US to press China over repatriation of N. Koreans

WASHINGTON (AP) - The United States(US) will press China over its forcible repatriation of refugees to North Korea, a US human rights envoy said Wednesday. He likened the North's vast gulag to that operated by the Soviet Union in the 1930s.

Robert King is among US officials meeting in Washington this week with China's envoy on Korean affairs, Wu Dawei.

The Obama administration is looking for Beijing to use its leverage over its North Korean ally to tamp down its provocative behavior and move toward abandoning nuclear weapons.

The prime focus of Washington's policy is on tackling the emerging threat to the US and its allies posed by North Korea's missile and nuclear programs. But King said human rights were also important for US policy.

He described conditions in North Korea as deplorable, and took particular aim at the prison camp system which he said is estimated to hold between 130,000 and 200,000 people.

He said it was "outrageous" that many detainees - more than half according to some reports - are imprisoned because of family ties rather than for committing a crime.

"This is something that the last time it was done in the Soviet Union was in the 1930s. The Soviet Union in the 1970s was enlightened in comparison to North Korea," he told reporters.

King is US envoy for North Korean human rights issues but has limited scope to engage directly with Pyongyang and influence conditions there.

Since his appointment three-and-a-half years ago, he has only visited once, in 2011, when the US was contemplating providing food aid to the impoverished country.

King cited as progress the United Nations Human Rights Council's decision in March, with US support, to form a commission of inquiry into allegations of grave abuses and crimes against humanity in North Korea. King said that although the three-member commission was unlikely to be able to visit North Korea either, it would elevate legal pressure on Pyongyang.

"We have to continue to press the North Koreans and call attention to what they are doing," King said. "Are we going to have success tomorrow? Probably not. Are we going to succeed some day? Yes, I think we are. But I think we have got to continue to press and push."

Elevating that pressure, however, could sit awkwardly with efforts to win greater Chinese cooperation - notwithstanding Beijing's annoyance with North Korea's latest nuclear test and subsequent belligerent rhetoric that has prompted the US and its allies to step up military readiness and missile defense in the region.
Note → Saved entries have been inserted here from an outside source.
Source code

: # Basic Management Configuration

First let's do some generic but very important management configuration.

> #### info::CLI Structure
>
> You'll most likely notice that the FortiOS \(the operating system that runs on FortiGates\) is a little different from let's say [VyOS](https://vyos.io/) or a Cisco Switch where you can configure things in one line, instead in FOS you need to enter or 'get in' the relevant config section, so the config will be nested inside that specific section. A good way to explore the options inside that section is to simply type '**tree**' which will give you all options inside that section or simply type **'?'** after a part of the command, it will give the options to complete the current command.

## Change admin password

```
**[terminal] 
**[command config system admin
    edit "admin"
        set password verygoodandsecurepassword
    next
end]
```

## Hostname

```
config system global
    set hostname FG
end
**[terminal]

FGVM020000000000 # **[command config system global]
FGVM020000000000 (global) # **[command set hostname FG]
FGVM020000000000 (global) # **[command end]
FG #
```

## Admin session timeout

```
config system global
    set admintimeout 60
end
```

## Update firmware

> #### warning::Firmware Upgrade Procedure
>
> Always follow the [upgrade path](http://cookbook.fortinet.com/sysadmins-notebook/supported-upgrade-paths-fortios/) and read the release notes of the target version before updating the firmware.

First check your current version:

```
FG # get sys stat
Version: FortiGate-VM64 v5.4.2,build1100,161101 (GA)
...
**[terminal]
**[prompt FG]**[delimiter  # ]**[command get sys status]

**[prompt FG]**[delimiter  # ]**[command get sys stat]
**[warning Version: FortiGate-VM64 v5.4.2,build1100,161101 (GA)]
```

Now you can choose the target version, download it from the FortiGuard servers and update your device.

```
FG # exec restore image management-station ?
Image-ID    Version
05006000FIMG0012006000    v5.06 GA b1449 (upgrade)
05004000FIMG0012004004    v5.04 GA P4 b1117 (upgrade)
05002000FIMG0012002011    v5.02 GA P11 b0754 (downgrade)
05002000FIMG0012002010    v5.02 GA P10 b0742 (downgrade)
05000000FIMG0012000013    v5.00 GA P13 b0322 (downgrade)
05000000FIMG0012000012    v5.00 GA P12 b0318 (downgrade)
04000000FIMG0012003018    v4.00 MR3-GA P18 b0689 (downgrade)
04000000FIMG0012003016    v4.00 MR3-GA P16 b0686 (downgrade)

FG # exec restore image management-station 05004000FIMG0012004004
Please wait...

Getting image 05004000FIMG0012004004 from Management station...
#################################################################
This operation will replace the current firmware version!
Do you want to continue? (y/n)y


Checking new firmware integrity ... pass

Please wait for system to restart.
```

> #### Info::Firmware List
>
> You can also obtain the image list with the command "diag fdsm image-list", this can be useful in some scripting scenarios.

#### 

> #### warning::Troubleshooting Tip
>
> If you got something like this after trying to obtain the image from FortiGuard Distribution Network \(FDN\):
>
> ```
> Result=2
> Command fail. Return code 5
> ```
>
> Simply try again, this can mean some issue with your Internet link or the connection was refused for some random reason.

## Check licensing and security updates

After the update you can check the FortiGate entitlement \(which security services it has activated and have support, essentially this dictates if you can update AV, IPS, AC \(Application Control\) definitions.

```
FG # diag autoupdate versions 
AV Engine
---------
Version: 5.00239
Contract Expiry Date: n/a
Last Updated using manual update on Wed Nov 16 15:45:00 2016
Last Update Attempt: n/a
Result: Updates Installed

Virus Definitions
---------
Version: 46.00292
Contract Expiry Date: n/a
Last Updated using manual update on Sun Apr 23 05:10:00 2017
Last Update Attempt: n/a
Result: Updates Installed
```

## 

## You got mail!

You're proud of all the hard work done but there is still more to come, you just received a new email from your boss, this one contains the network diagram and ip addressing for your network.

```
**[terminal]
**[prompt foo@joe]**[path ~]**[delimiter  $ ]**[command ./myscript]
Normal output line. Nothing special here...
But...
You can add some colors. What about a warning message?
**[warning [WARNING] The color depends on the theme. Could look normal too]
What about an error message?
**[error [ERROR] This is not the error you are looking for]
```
Asked about the flight of refugees from North Korea to China, King said both sides have stepped up border controls, decreasing the numbers fleeing since 2011.

He said there are indications forcible repatriations from China are continuing.

"We continue to press the Chinese on this issue. It's an issue of concern to us" and South Korea, King said.

Human Rights Watch says after new North Korean leader Kim Jong Un took power, the government decreed a shoot-on-sight order to border guards to stop illegal crossings into China. Returnees to North Korea suspected of religious or political activities while in China face lengthy terms of forced labor in re-education centers, it says.

The Chinese envoy Wu was meeting Monday with the lead US envoy on North Korea, Glyn Davies, and has more meetings at the State Department on Tuesday.